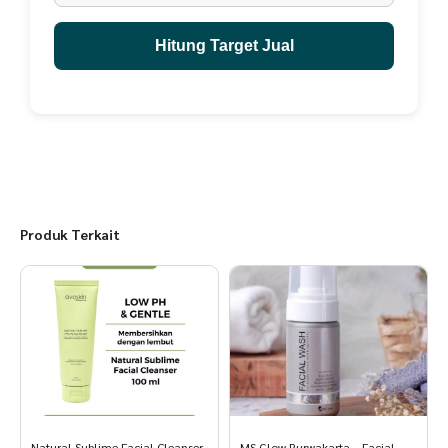
Hitung Target Jual
Produk Terkait
Natural Sublime Facial Cleanser
MS Glow Purwakarta – Facial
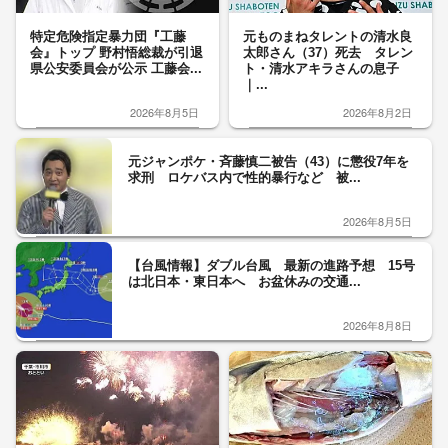
特定危険指定暴力団『工藤
元ものまねタレントの清水良
会』トップ 野村悟総裁が引退
太郎さん（37）死去 タレン
県公安委員会が公示 工藤会...
ト・清水アキラさんの息子
｜...
2026年8月5日
2026年8月2日
元ジャンポケ・斉藤慎二被告（43）に懲役7年を
求刑 ロケバス内で性的暴行など 被...
2026年8月5日
【台風情報】ダブル台風 最新の進路予想 15号
は北日本・東日本へ お盆休みの交通...
2026年8月8日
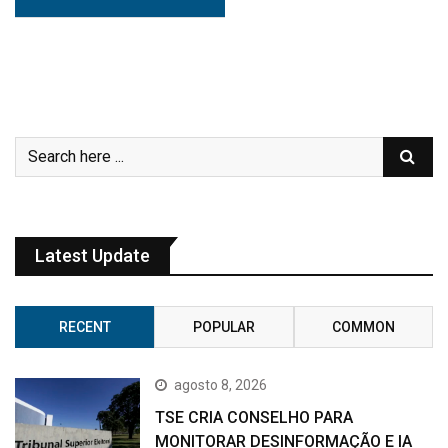
Latest Update
RECENT
POPULAR
COMMON
agosto 8, 2026
TSE CRIA CONSELHO PARA
MONITORAR DESINFORMAÇÃO E IA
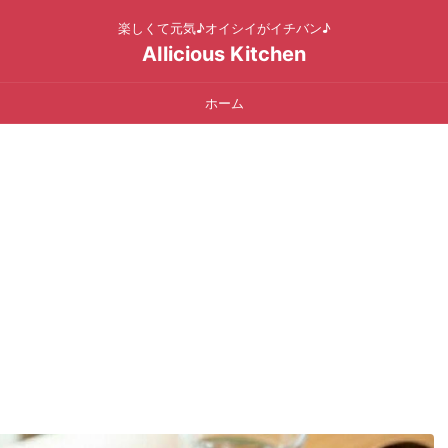
楽しくて元気♪オイシイがイチバン♪
AIlicious Kitchen
ホーム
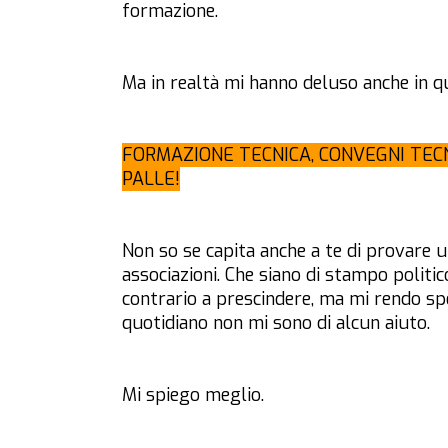
formazione.
Ma in realtà mi hanno deluso anche in q
FORMAZIONE TECNICA, CONVEGNI TEC
PALLE!
Non so se capita anche a te di provare u
associazioni. Che siano di stampo politic
contrario a prescindere, ma mi rendo sp
quotidiano non mi sono di alcun aiuto.
Mi spiego meglio.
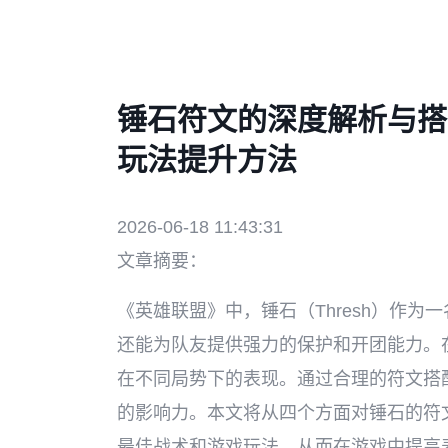
锤石符文的深度解析与搭
玩法提升方法
2026-06-18 11:43:31
文章摘要：
《英雄联盟》中，锤石（Thresh）作
还能为队友提供强力的保护和开团能力。
在不同局势下的表现。通过合理的符文搭
的影响力。本文将从四个方面对锤石的符
最佳战术和游戏玩法，从而在游戏中提高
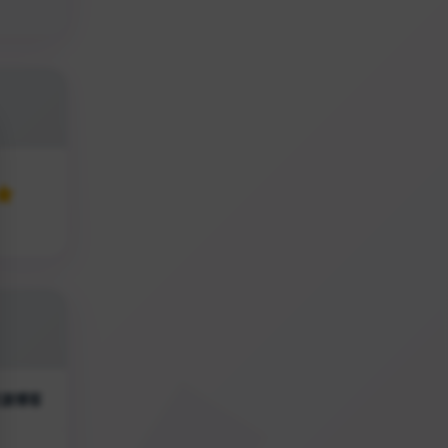
私密记事本
源博客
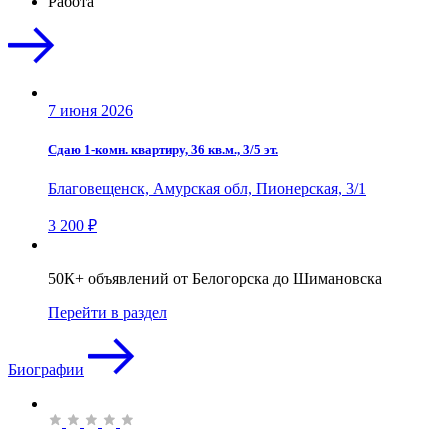
Работа
7 июня 2026
Сдаю 1-комн. квартиру, 36 кв.м., 3/5 эт.
Благовещенск, Амурская обл, Пионерская, 3/1
3 200 ₽
50К+ объявлений от Белогорска до Шимановска
Перейти в раздел
Биографии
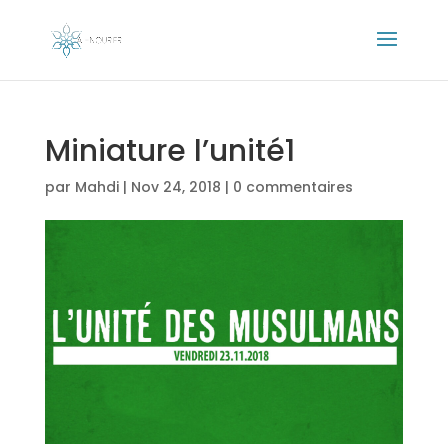
Miniature l’unité1
par
Mahdi
|
Nov 24, 2018
|
0 commentaires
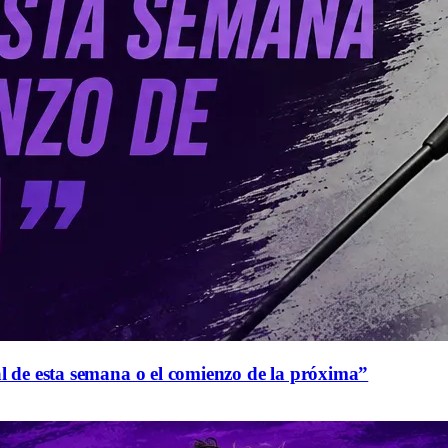
al de esta semana o el comienzo de la próxima”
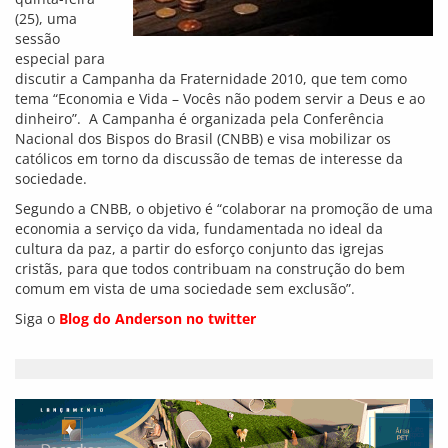
(25), uma
sessão
especial para
discutir a Campanha da Fraternidade 2010, que tem como
tema “Economia e Vida – Vocês não podem servir a Deus e ao
dinheiro”. A Campanha é organizada pela Conferência
Nacional dos Bispos do Brasil (CNBB) e visa mobilizar os
católicos em torno da discussão de temas de interesse da
sociedade.
Segundo a CNBB, o objetivo é “colaborar na promoção de uma
economia a serviço da vida, fundamentada no ideal da
cultura da paz, a partir do esforço conjunto das igrejas
cristãs, para que todos contribuam na construção do bem
comum em vista de uma sociedade sem exclusão”.
Siga o
Blog do Anderson no twitter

○ ○ ○ ○ ○ ○ ○

* [Required work]:
Make an exact copy of the listing. Do not carry over its pictures.

* [Written response]:
Hitung Target Jual
Produk Terkait
Natural Sublime Facial Cleanser
MS Glow Purwakarta – Facial
特定危険指定暴力団『工藤
元ものまねタレントの清水良
会』トップ 野村悟総裁が引退
太郎さん（37）死去 タレン
県公安委員会が公示 工藤会...
ト・清水アキラさんの息子
｜...
2026年8月5日
2026年8月2日
元ジャンポケ・斉藤慎二被告（43）に懲役7年を
求刑 ロケバス内で性的暴行など 被...
2026年8月5日
【台風情報】ダブル台風 最新の進路予想 15号
は北日本・東日本へ お盆休みの交通...
2026年8月8日
Latest Update
RECENT
POPULAR
COMMON
agosto 8, 2026
TSE CRIA CONSELHO PARA
MONITORAR DESINFORMAÇÃO E IA
楽しくて元気♪オイシイがイチバン♪
AIlicious Kitchen
ホーム
formazione.
Ma in realtà mi hanno deluso anche in q
FORMAZIONE TECNICA, CONVEGNI TEC
PALLE!
Non so se capita anche a te di provare u
associazioni. Che siano di stampo politic
contrario a prescindere, ma mi rendo sp
quotidiano non mi sono di alcun aiuto.
Mi spiego meglio.
锤石符文的深度解析与搭
玩法提升方法
2026-06-18 11:43:31
文章摘要：
《英雄联盟》中，锤石（Thresh）作
还能为队友提供强力的保护和开团能力。
在不同局势下的表现。通过合理的符文搭
的影响力。本文将从四个方面对锤石的符
最佳战术和游戏玩法，从而在游戏中提高
私密记事本
源博客
Работа
7 июня 2026
Сдаю 1-комн. квартиру, 36 кв.м., 3/5 эт.
Благовещенск, Амурская обл, Пионерская, 3/1
3 200 ₽
50К+ объявлений от Белогорска до Шимановска
Перейти в раздел
Биографии
Miniature l’unité1
par
Mahdi
|
Nov 24, 2018
|
0 commentaires
al de esta semana o el comienzo de la próxima”
(25), uma
sessão
especial para
discutir a Campanha da Fraternidade 2010, que tem como
tema “Economia e Vida – Vocês não podem servir a Deus e ao
dinheiro”. A Campanha é organizada pela Conferência
Nacional dos Bispos do Brasil (CNBB) e visa mobilizar os
católicos em torno da discussão de temas de interesse da
sociedade.
Segundo a CNBB, o objetivo é “colaborar na promoção de uma
economia a serviço da vida, fundamentada no ideal da
cultura da paz, a partir do esforço conjunto das igrejas
cristãs, para que todos contribuam na construção do bem
comum em vista de uma sociedade sem exclusão”.
Siga o
Blog do Anderson no twitter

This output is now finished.